When you consider that not one of the companies named above has yet turned a profit, one can begin to understand why some investors might be getting nervy. Currently there’s a huge gulf between perceived market value and actual revenue generated. This is not a gulf which can persist indefinitely. As Union Square’s Fed Wilson commented to Billboard: “At some point you have to build a real business, generate real profits, sustain the company without the largess of investor’s capital, and start producing value the old fashioned way."

One definite unknown at this point is whether the new breed of businesses, which tend to operate in the streaming and access spaces, can make a longterm success of it. Whilst companies such as Spotify and SoundCloud may have been darlings of the investor space for a considerable period, there are definite questions to ask around their potential to eventually become profitable. Such doubts are hardly helped by frequently perceptions that these companies burn through cash at an alarming rate. That said, the cash is theirs to spend, and their investors may even demand such spending from them. They are ultimately only accountable to their investors. 

One emerging trend in recent years is that the investors in digital music startups include the music rightsholders themselves. Services are able to cut a much better deal with music companies if they also cut those companies into the business. Rightsholders therefore need to encourage the success of these companies as never before, lest they lose both an important revenue contributor for the industry as a whole, as well as a hope for growth within their own businesses. Should they echo the investors’ concerns?

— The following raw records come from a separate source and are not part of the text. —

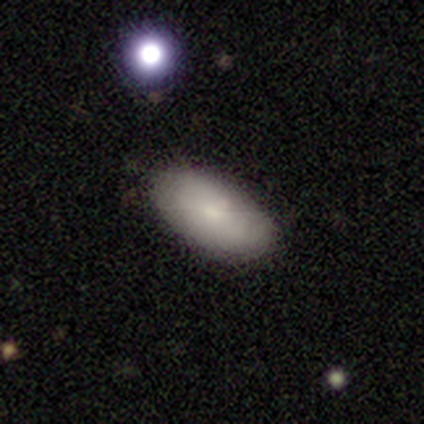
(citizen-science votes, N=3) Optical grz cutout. It shows a smooth galaxy with no disk features (100%) that is in between round and cigar-shaped (100%). Merging: none (100%).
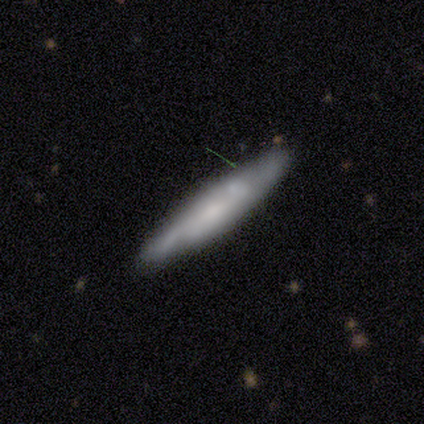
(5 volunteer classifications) Overall: smooth (80%). How rounded: cigar-shaped (100%). Merging: none (60%; merger 40%).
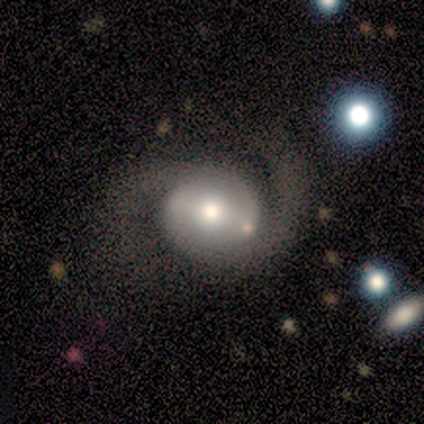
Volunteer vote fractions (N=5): Smooth or featured: featured or disk — 60% (smooth — 40%)
Edge-on disk: no — 100%
Bar: weak — 100%
Spiral arms: yes — 100%
Spiral winding: tight — 33% (tied with medium — 33%; loose — 33%)
Spiral arm count: 1 — 67% (2 — 33%)
Bulge size: moderate — 67% (small — 33%)
Merging: none — 60% (major disturbance — 40%)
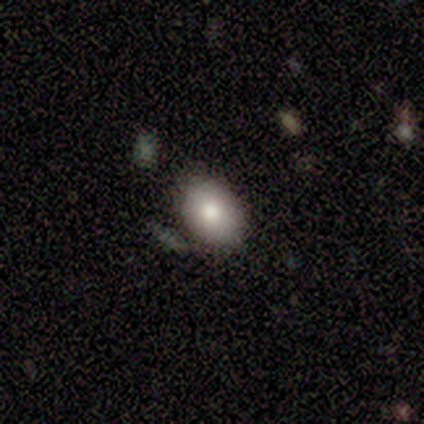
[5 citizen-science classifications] A smooth galaxy with no disk features (80%) that is in between round and cigar-shaped (100%).

Vote fractions:
- Smooth or featured? smooth: 80% / star or artifact: 20% / featured or disk: 0%
- How rounded? in between: 100% / round: 0% / cigar-shaped: 0%
- Merging? none: 100% / minor disturbance: 0% / major disturbance: 0% / merger: 0%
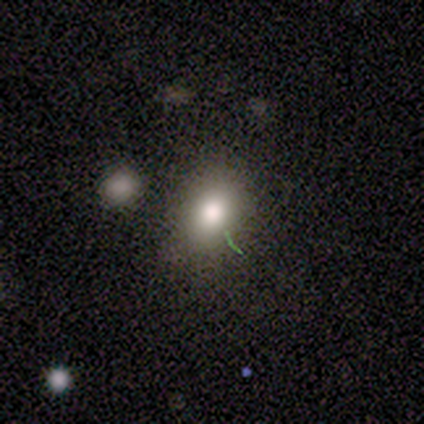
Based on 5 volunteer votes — This appears to be a smooth galaxy with no disk features (100%) that is round (60%). Merging: none (40%, tied with minor disturbance).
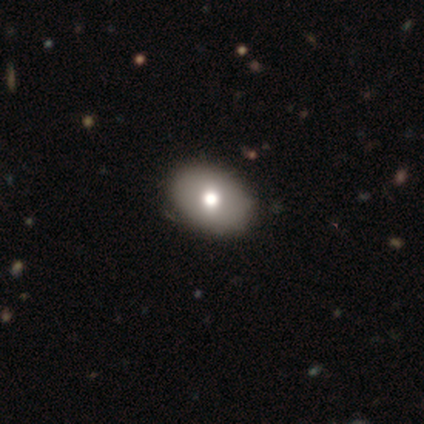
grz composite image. It shows a featured or disk galaxy (60%) with no bar (100%), no spiral arms (100%) and a moderate central bulge (67%). Merging: none (100%).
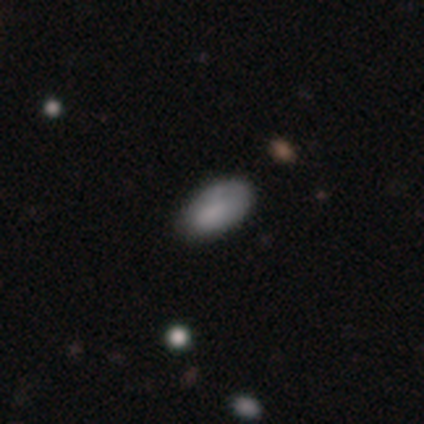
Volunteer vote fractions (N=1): Q: Smooth or featured?
A: smooth (100%)
Q: How rounded?
A: in between (100%)
Q: Merging?
A: none (100%)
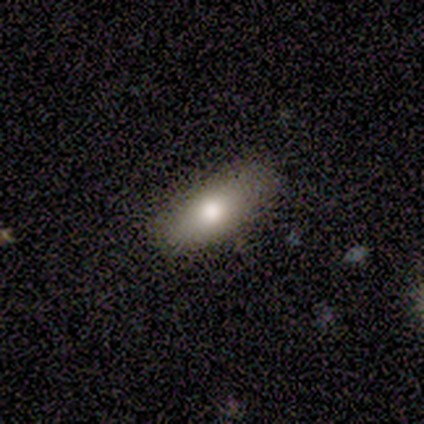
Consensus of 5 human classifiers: A smooth galaxy with no disk features (80%) that is in between round and cigar-shaped (50%, tied with cigar-shaped). Merging: none (80%).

The music industry certainly has a lot riding on the future success of Spotify, in particular. The loss of such a service after such deep investment would be a serious blow. However, to suggest that Spotify should fail over the longterm is itself purely speculative. As consumers warm to access models, such companies have a potential to build businesses on a scale never previously seen in the music space. And with huge scale comes a whole new kind of economics.

The stakes are certainly high. Rather than predicting the collapse of the VC-backed music startups however, we’d actually tend to feel quite optimistic that the most intelligent can actually do something that no other company has previously – make profits from pure music use, without reliance on ancillary businesses. Whilst we have strong hopes for the eventual success of the best music startups, there’s also a clear danger that the space that will be anything but diverse - utterly dominated by a handful of players. Yet, as our business becomes increasingly global, we also feel that local specialists can come to find successful niches in many different markets. The stakes and investments required are certainly high but we’d suggest that the opportunities for eventual success are also very real.